Turgay Gemicibaşi

Personal information
- Full name: Philipp Turgay Gemicibaşi
- Date of birth: 23 April 1996 (age 30)
- Place of birth: Riesa, Germany
- Height: 1.80 m (5 ft 11 in)
- Position: Midfielder

Team information
- Current team: Admira Wacker
- Number: 8

Youth career
- 2002–2008: SC Riesa
- 2008–2012: Dynamo Dresden
- 2012–2013: 1. FC Köln
- 2013–2014: RB Leipzig
- 2014: 1. FC Kaiserslautern
- 2014–2015: Viktoria Köln

Senior career*
- Years: Team / Apps / (Gls)
- 2014–2015: Viktoria Köln / 0 / (0)
- 2015–2016: Sportfreunde Siegen / 14 / (0)
- 2016–2017: FC Gütersloh 2000 / 19 / (0)
- 2017–2019: FC Mauerwerk / 54 / (1)
- 2019–2021: FC Blau-Weiß Linz / 53 / (8)
- 2021–2024: Austria Klagenfurt / 42 / (9)
- 2022–2023: → Kasımpaşa (loan) / 6 / (0)
- 2024: Göztepe / 7 / (0)
- 2024: Adanaspor / 14 / (1)
- 2025: SKN St. Pölten / 12 / (0)
- 2025–: Admira Wacker / 27 / (4)

International career
- 2012: Turkey U17 / 3 / (1)
- 2013: Turkey U18 / 1 / (0)

= Turgay Gemicibaşi =

Turkish-German footballer (born 1996)

Philipp Turgay Gemicibaşi (born 23 April 1996) is a professional footballer who plays as a midfielder for Admira Wacker. Born in Germany, he is a former youth international for Turkey.

==Club career==
In 2012, Gemicibaşi joined the youth academy of German Bundesliga side Köln but left due to indiscipline after being on the verge of signing a professional contract. After that, he joined the youth academy of RB Leipzig. However, he soon left because of not being able to adapt to living in the eastern part of Germany.

In 2014, Gemicibaşi signed for Viktoria Köln in the German fourth division from the Kaiserslautern youth academy, where he was injured.

In 2016, he signed for fifth division team Sportfreunde Siegen.

In 2017, Gemicibaşi signed for Mauerwerk in the Austrian third division.

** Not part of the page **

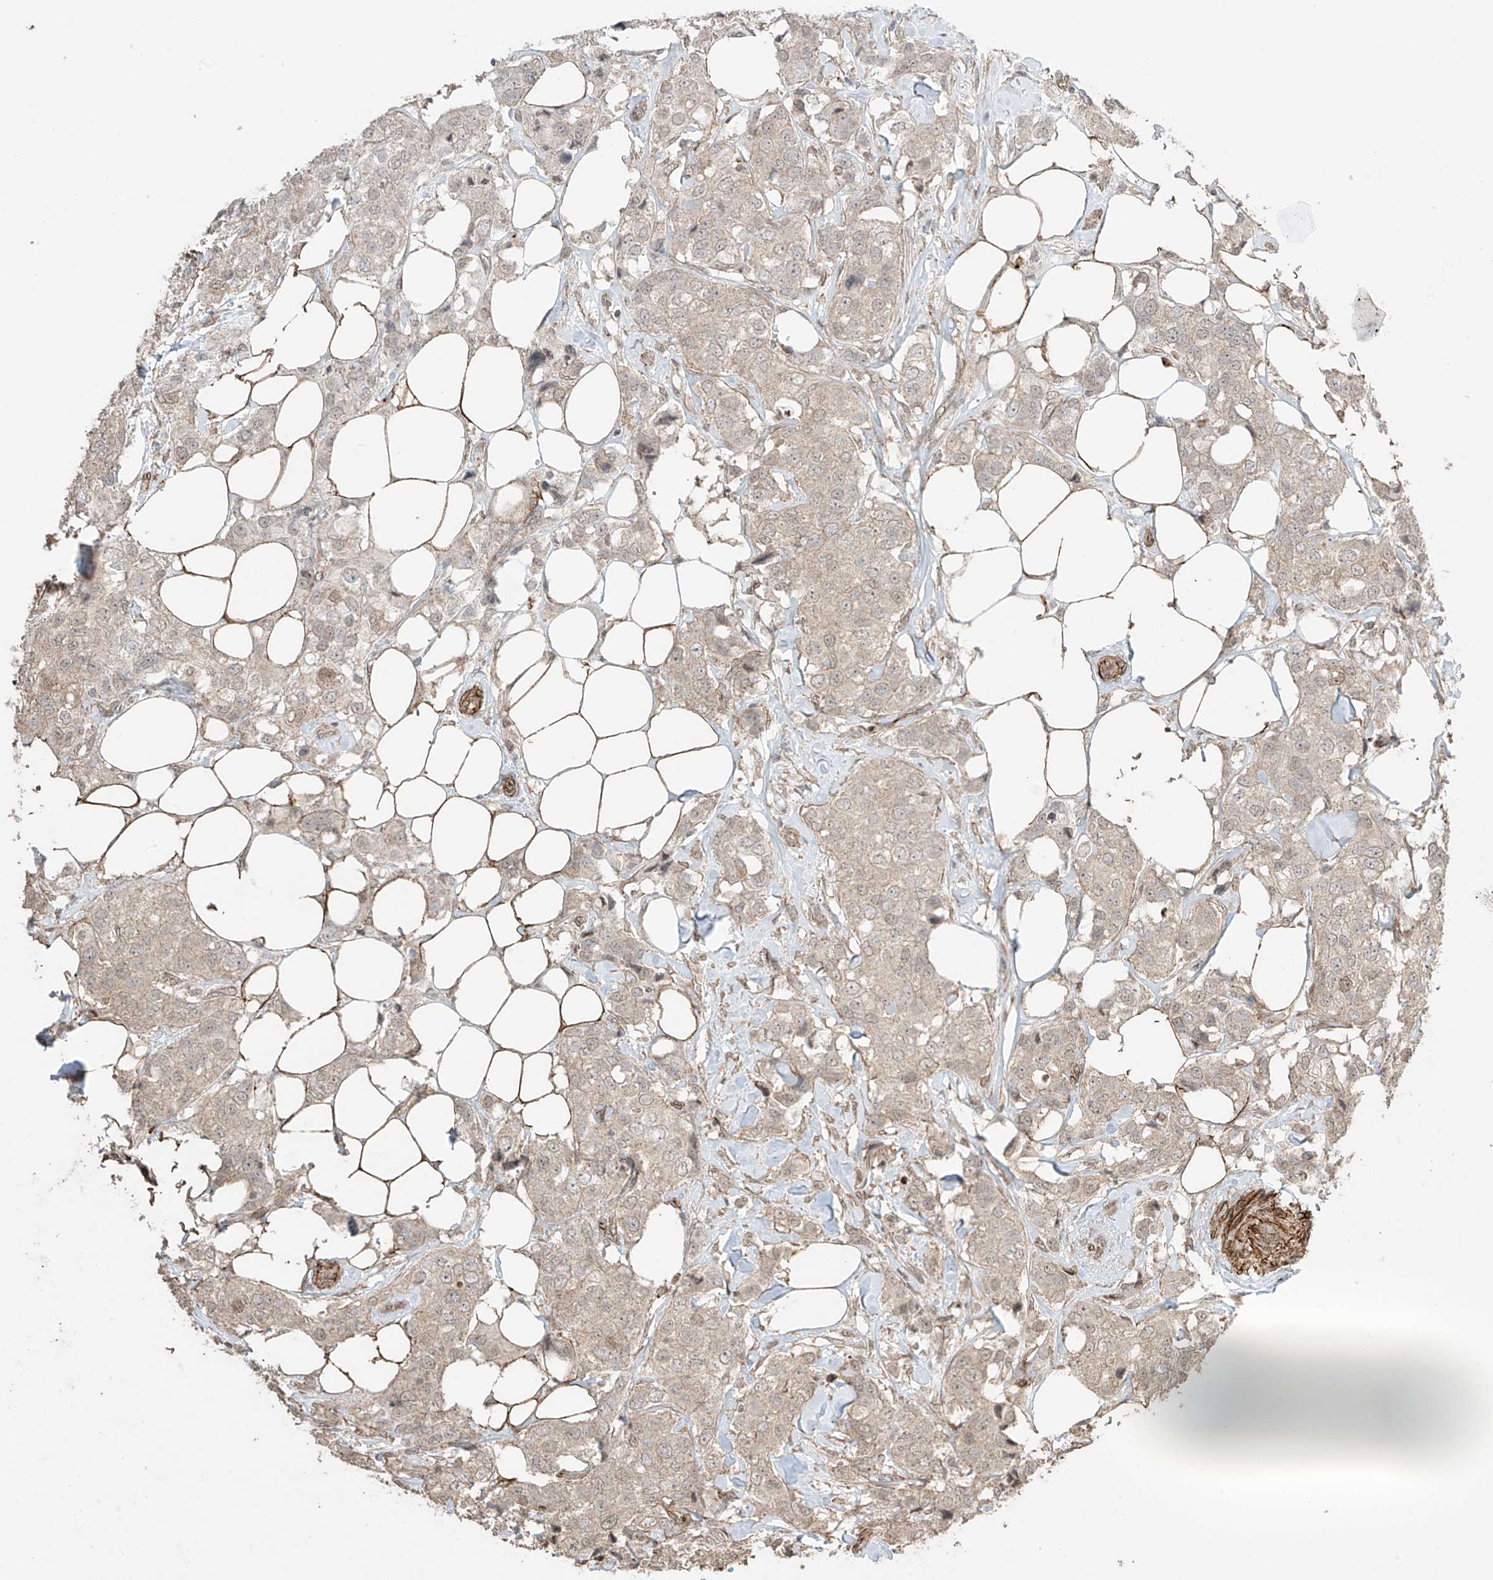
{"staining": {"intensity": "weak", "quantity": ">75%", "location": "cytoplasmic/membranous,nuclear"}, "tissue": "breast cancer", "cell_type": "Tumor cells", "image_type": "cancer", "snomed": [{"axis": "morphology", "description": "Duct carcinoma"}, {"axis": "topography", "description": "Breast"}], "caption": "Immunohistochemistry (IHC) staining of breast cancer (invasive ductal carcinoma), which demonstrates low levels of weak cytoplasmic/membranous and nuclear staining in approximately >75% of tumor cells indicating weak cytoplasmic/membranous and nuclear protein expression. The staining was performed using DAB (3,3'-diaminobenzidine) (brown) for protein detection and nuclei were counterstained in hematoxylin (blue).", "gene": "TTLL5", "patient": {"sex": "female", "age": 80}}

In 2019, he signed for Austrian second division club Blau-Weiß Linz.

On 6 February 2024, Gemicibaşi signed a 1.5-year contract with Göztepe.

On 23 June 2025, Gemicibaşi signed a contract with Admira Wacker.

==International career==
Gemicibaşi was born in Germany and is of Turkish descent. He is a youth international for Turkey, having played for the Turkey U17s and U18s.